Iris caminaba unos pasos más atrás, observando en silencio.
Kaelia, en cambio, se adelantó un poco más, mirando el camino como si ya supiera hacia dónde ir.
—Entonces —dijo Amelis, recuperando el aliento—. ¿Sí van a ir todos?
—Ya dije que sí —respondió Eryan—. Pero si es aburrido, me voy.
—No va a ser aburrido —dijo Amelis.
Kaelia giró ligeramente la cabeza.
—Depende de ustedes.
Eryan sonrió de lado.
—¿Vas a asustarte, líder?
Kaelia lo miró directo.
—No —dijo Kaelia.
—Claro —dijo Eryan.
—El que va a llorar eres tú —dijo Kaelia.
—Ni en sueños —dijo Eryan.
Tavren soltó una risa baja.
—Sí va a llorar.
—Cállate —dijo Eryan.
Amelis rodó los ojos, pero no pudo evitar sonreír.
—Van a terminar gritándole a las almohadas, ya verán.
—Habla por ti —dijo Eryan.
—Yo no grito —respondió Kaelia.
—Ajá —dijo Eryan.
—Ajá —dijo Kaelia.
Iris caminaba en silencio detrás de ellos, escuchando.

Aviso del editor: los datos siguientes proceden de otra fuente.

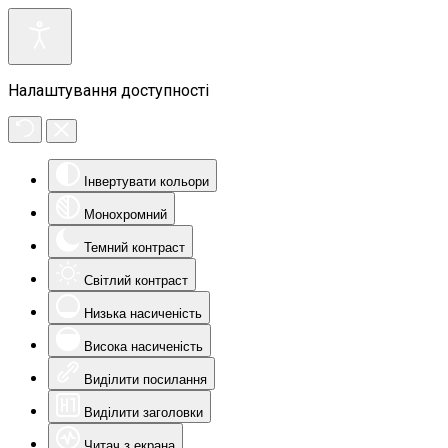
Налаштування доступності
Інвертувати кольори
Монохромний
Темний контраст
Світлий контраст
Низька насиченість
Висока насиченість
Виділити посилання
Виділити заголовки
Читач з екрана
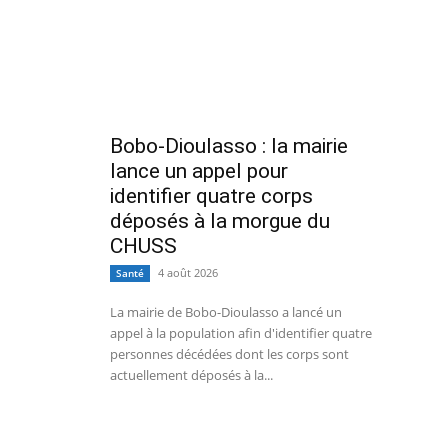
Bobo-Dioulasso : la mairie
lance un appel pour
identifier quatre corps
déposés à la morgue du
CHUSS
4 août 2026
Santé
La mairie de Bobo-Dioulasso a lancé un
appel à la population afin d'identifier quatre
personnes décédées dont les corps sont
actuellement déposés à la...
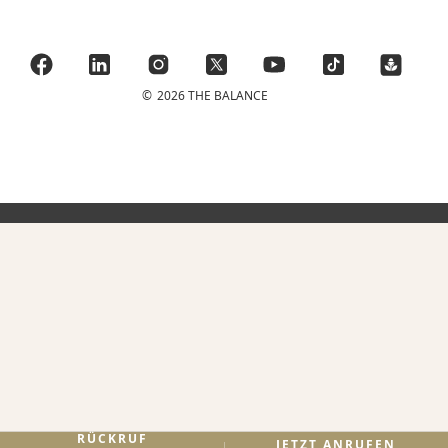
©
2026 THE BALANCE
RÜCKRUF
JETZT ANRUFEN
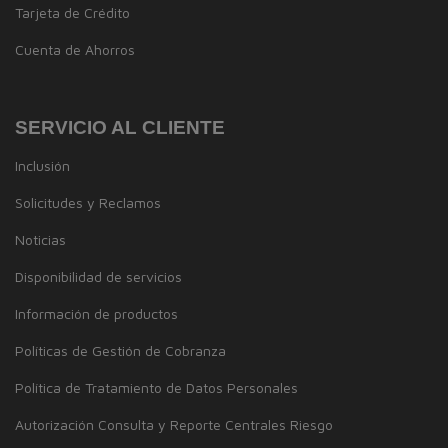
Tarjeta de Crédito
Cuenta de Ahorros
SERVICIO AL CLIENTE
Inclusión
Solicitudes y Reclamos
Noticias
Disponibilidad de servicios
Información de productos
Políticas de Gestión de Cobranza
Política de Tratamiento de Datos Personales
Autorización Consulta y Reporte Centrales Riesgo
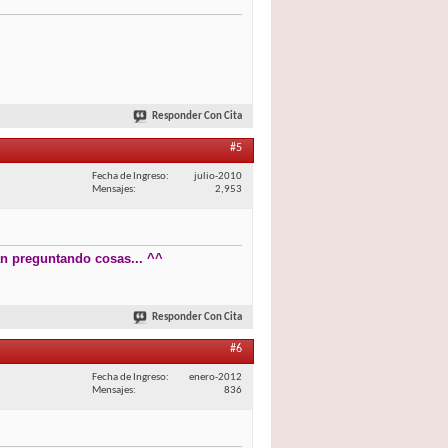
Responder Con Cita
#5
Fecha de Ingreso
julio-2010
Mensajes
2,953
an preguntando cosas... ^^
Responder Con Cita
#6
Fecha de Ingreso
enero-2012
Mensajes
836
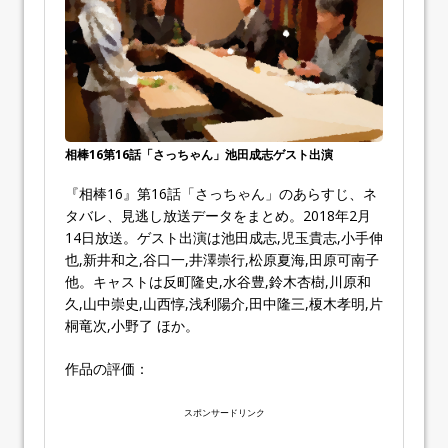
相棒16第16話「さっちゃん」池田成志ゲスト出演
『相棒16』第16話「さっちゃん」のあらすじ、ネ
タバレ、見逃し放送データをまとめ。2018年2月
14日放送。ゲスト出演は池田成志,児玉貴志,小手伸
也,新井和之,谷口一,井澤崇行,松原夏海,田原可南子
他。キャストは反町隆史,水谷豊,鈴木杏樹,川原和
久,山中崇史,山西惇,浅利陽介,田中隆三,榎木孝明,片
桐竜次,小野了 ほか。
作品の評価：
スポンサードリンク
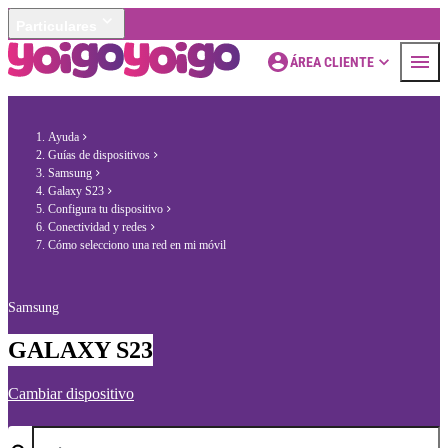
Particulares
ÁREA CLIENTE
Ayuda
Guías de dispositivos
Samsung
Galaxy S23
Configura tu dispositivo
Conectividad y redes
Cómo selecciono una red en mi móvil
Samsung
GALAXY S23
Cambiar dispositivo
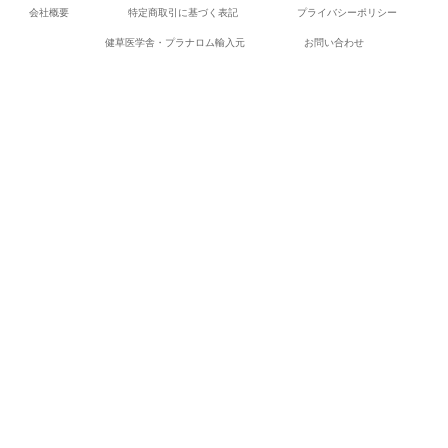
会社概要
特定商取引に基づく表記
プライバシーポリシー
健草医学舎・プラナロム輸入元
お問い合わせ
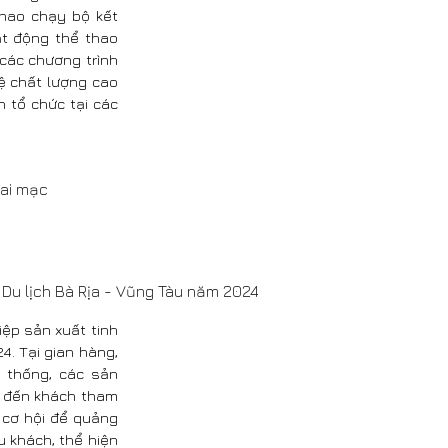
thao chạy bộ kết
hoạt động thể thao
 các chương trình
ệ chất lượng cao
n tổ chức tại các
hai mạc
 Du lịch Bà Rịa - Vũng Tàu năm 2024
iệp sản xuất tinh
4. Tại gian hàng,
 thống, các sản
i đến khách tham
 cơ hội để quảng
u khách, thể hiện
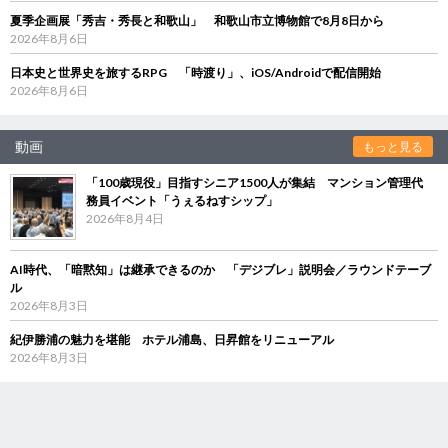
夏季企画展「秀吉・秀長と和歌山」 和歌山市立博物館で8月8日から
2026年8月6日
日本史と世界史を旅するRPG 「時渡り」、iOS/Androidで配信開始
2026年8月6日
動画
もっと見る
「100歳現役」目指すシニア1500人が集結 マンション管理代
務員イベント「うぇるねすシップ」
2026年8月4日
AI時代、「暗黙知」は継承できるのか 「デジブレ」説明会／ラウンドテーブ
ル
2026年8月3日
紀伊勝浦の魅力を堪能 ホテル浦島、日昇館をリニューアル
2026年8月3日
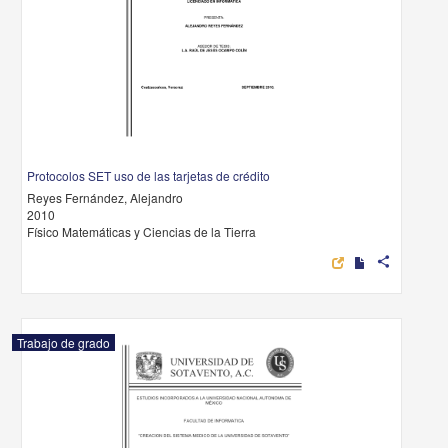
Protocolos SET uso de las tarjetas de crédito
Reyes Fernández, Alejandro
2010
Físico Matemáticas y Ciencias de la Tierra
share
Trabajo de grado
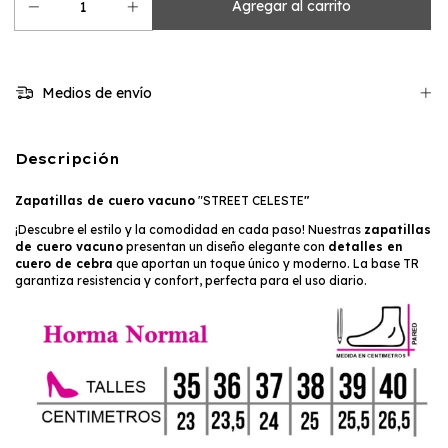
Medios de envío
Descripción
Zapatillas de cuero vacuno
"STREET CELESTE
"
¡Descubre el estilo y la comodidad en cada paso! Nuestras
zapatillas
de cuero vacuno
presentan un diseño elegante con
detalles en
cuero de cebra
que aportan un toque único y moderno. La base TR
garantiza resistencia y confort, perfecta para el uso diario.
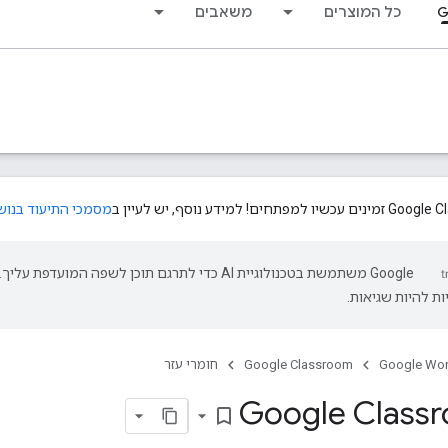
G
כל המוצרים
משאבים
מסמכי התיעוד בנוש
‫Google משתמשת בטכנולוגיית AI כדי לתרגם תוכן לשפה המועדפת עליך.
ת להיות שגיאות.
Google Wo
Google Classroom
חומרי עזר
Google Class
bookmark_border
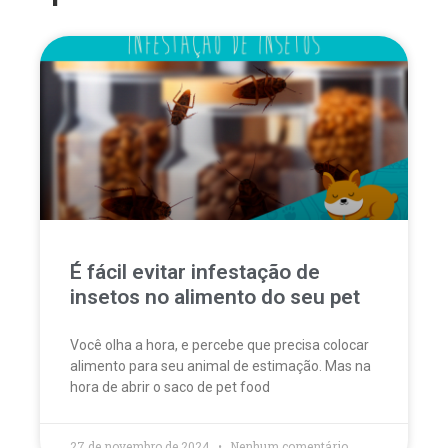
É fácil evitar infestação de
insetos no alimento do seu pet
Você olha a hora, e percebe que precisa colocar
alimento para seu animal de estimação. Mas na
hora de abrir o saco de pet food
27 de novembro de 2024
Nenhum comentário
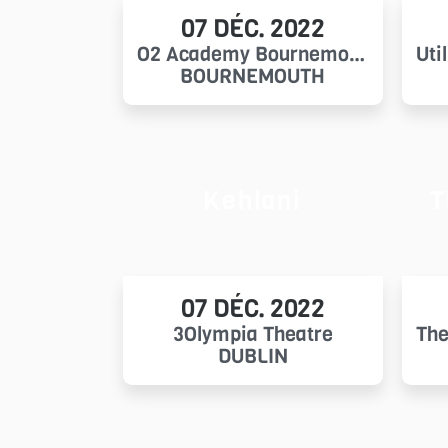
07 DÉC. 2022
O2 Academy Bournemouth
Uti
BOURNEMOUTH
Kehlani
T
07 DÉC. 2022
3Olympia Theatre
DUBLIN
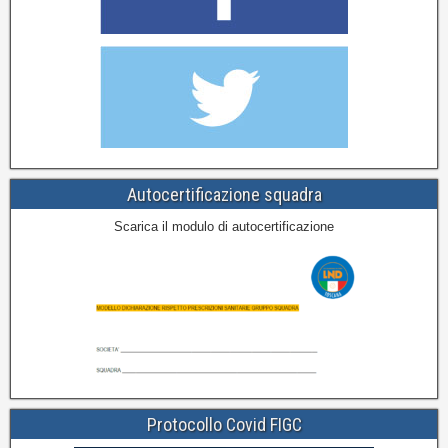
Autocertificazione squadra
Scarica il modulo di autocertificazione
Protocollo Covid FIGC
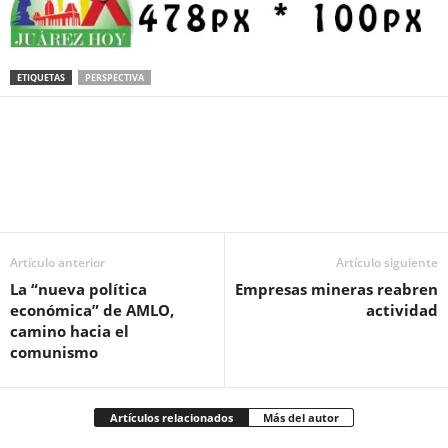
ETIQUETAS
PERSPECTIVA
Facebook
Twitter
Pinterest
WhatsApp
Email
Artículo anterior
Artículo siguiente
La “nueva política
Empresas mineras reabren
económica” de AMLO,
actividad
camino hacia el
comunismo
Artículos relacionados
Más del autor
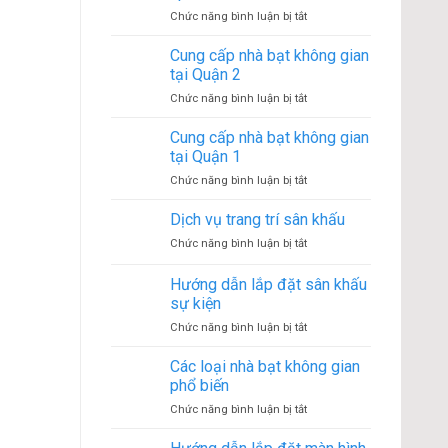
bạt
4
ở
Chức năng bình luận bị tắt
không
Cho
gian
thuê
Cung cấp nhà bạt không gian
tại
màn
Quận
tại Quận 2
hình
3
ở
Chức năng bình luận bị tắt
LED
Cung
tại
cấp
Cung cấp nhà bạt không gian
Tp.HCM
nhà
tại Quận 1
bạt
ở
Chức năng bình luận bị tắt
không
Cung
gian
cấp
Dịch vụ trang trí sân khấu
tại
nhà
Quận
ở
Chức năng bình luận bị tắt
bạt
2
Dịch
không
vụ
Hướng dẫn lắp đặt sân khấu
gian
trang
tại
sự kiện
trí
Quận
ở
Chức năng bình luận bị tắt
sân
1
Hướng
khấu
dẫn
Các loại nhà bạt không gian
lắp
phổ biến
đặt
ở
Chức năng bình luận bị tắt
sân
Các
khấu
loại
sự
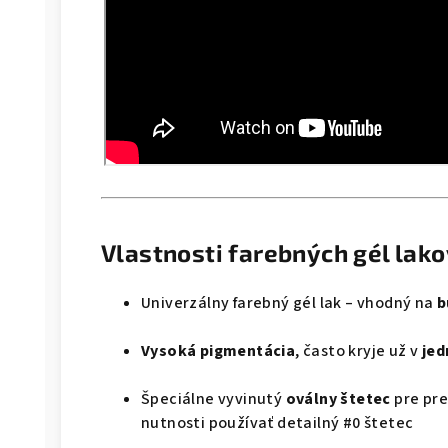
Vlastnosti farebných gél lak
Univerzálny farebný gél lak – vhodný na
b
Vysoká pigmentácia
, často kryje už v
jed
Špeciálne vyvinutý
oválny štetec
pre pre
nutnosti používať detailný #0 štetec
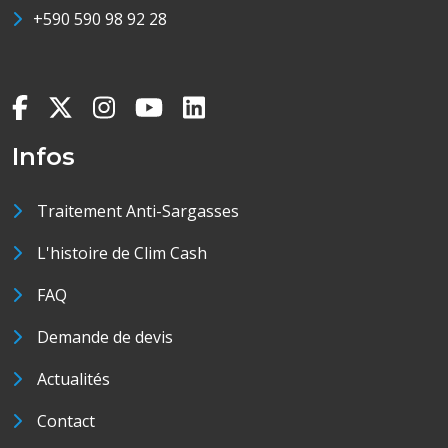
+590 590 98 92 28
Infos
Traitement Anti-Sargasses
L'histoire de Clim Cash
FAQ
Demande de devis
Actualités
Contact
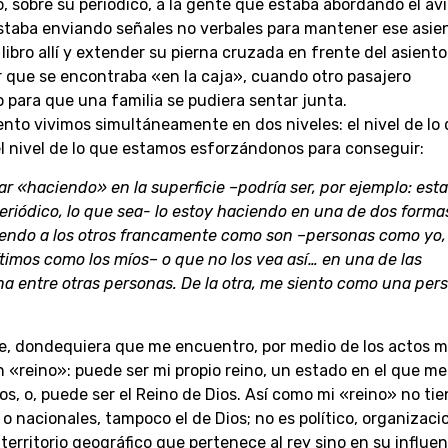
 sobre su periódico, a la gente que estaba abordando el avi
staba enviando señales no verbales para mantener ese asie
libro allí y extender su pierna cruzada en frente del asiento
r que se encontraba «en la caja», cuando otro pasajero
para que una familia se pudiera sentar junta.
nto vivimos simultáneamente en dos niveles: el nivel de lo
l nivel de lo que estamos esforzándonos para conseguir:
r «haciendo» en la superficie –podría ser, por ejemplo: esta
 periódico, lo que sea- lo estoy haciendo en una de dos forma
iendo a los otros francamente como son –personas como yo,
timos como los míos– o que no los vea así… en una de las
 entre otras personas. De la otra, me siento como una per
que, dondequiera que me encuentro, por medio de los actos 
 «reino»: puede ser mi propio reino, un estado en el que me
, o, puede ser el Reino de Dios. Así como mi «reino» no tie
o nacionales, tampoco el de Dios; no es político, organizaci
 territorio geográfico que pertenece al rey sino en su influen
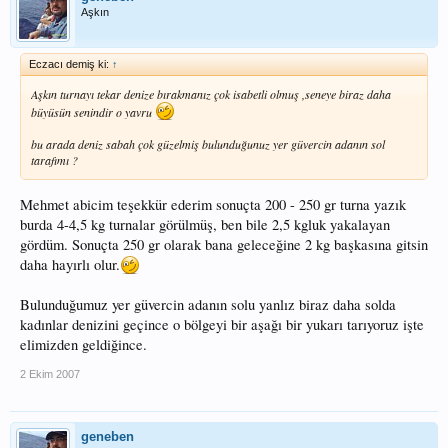
Aşkın
Eczacı demiş ki:
↑
Aşkın turnayı tekar denize bırakmanız çok isabetli olmuş ,seneye biraz daha
büyüsün senindir o yavru
bu arada deniz sabah çok güzelmiş bulunduğunuz yer güvercin adanın sol
tarafımı ?
Mehmet abicim teşekkür ederim sonuçta 200 - 250 gr turna yazık
burda 4-4,5 kg turnalar görülmüş, ben bile 2,5 kgluk yakalayan
gördüm. Sonuçta 250 gr olarak bana geleceğine 2 kg başkasına gitsin
daha hayırlı olur.
Bulunduğumuz yer güvercin adanın solu yanlız biraz daha solda
kadınlar denizini geçince o bölgeyi bir aşağı bir yukarı tarıyoruz işte
elimizden geldiğince.
2 Ekim 2007
geneben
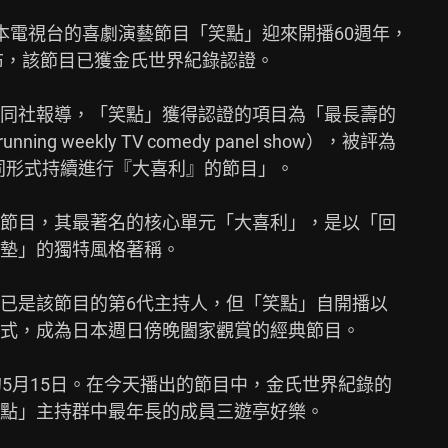
本電視台的喜劇演藝節目「笑點」迎來開播60週年，

布，該節目已獲金氏世界紀錄認證。

同社報導，「笑點」獲得認證的項目為「最長壽的

ng weekly TV comedy panel show），被評為

相同形式持續進行『大喜利』的節目」。

節目，其最著名的核心單元「大喜利」，是以「回

墊」的獨特風格著稱。

已是該節目的第6代主持人，但「笑點」自開播以

式，成為日本週日傍晚闔家觀賞的經典節目。

5月15日。在今天播出的節目中，金氏世界紀錄的

點」主持群中最年長的成員三遊亭好樂。
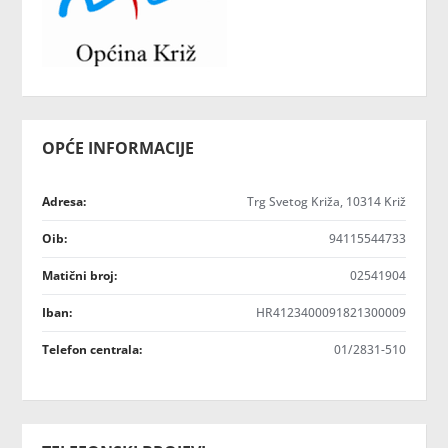
OPĆE INFORMACIJE
Adresa:
Trg Svetog Križa, 10314 Križ
Oib:
94115544733
Matični broj:
02541904
Iban:
HR4123400091821300009
Telefon centrala:
01/2831-510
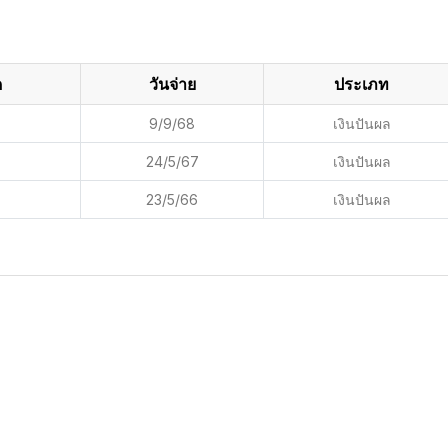
ด
วันจ่าย
ประเภท
9/9/68
เงินปันผล
24/5/67
เงินปันผล
23/5/66
เงินปันผล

No intervenía… pero tampoco se alejaba.
Siempre a la misma distancia.
Siempre presente.
Amelis se giró un poco mientras caminaba.
—Entonces ya está decidido. Pijamada en mi casa.
—Con cuentos de terror —añadió Kaelia.
—Qué emoción —murmuró Eryan.
Tavren bajó de la patineta y la tomó con una mano.
—A ver si no salen corriendo.
Eryan lo empujó ligeramente.
—El primero vas a ser tú.
—Inténtalo.
Amelis rió.
—No se peleen.
—Él empezó —dijeron Eryan y Tavren al mismo tiempo.
Se quedaron en silencio un segundo.
Luego Eryan sonrió.
—Copión.
Tavren negó con la cabeza.
Kaelia siguió caminando al frente.
Sin mirar atrás.
Como siempre.
Y, por una vez, nadie discutió hacia dónde iban.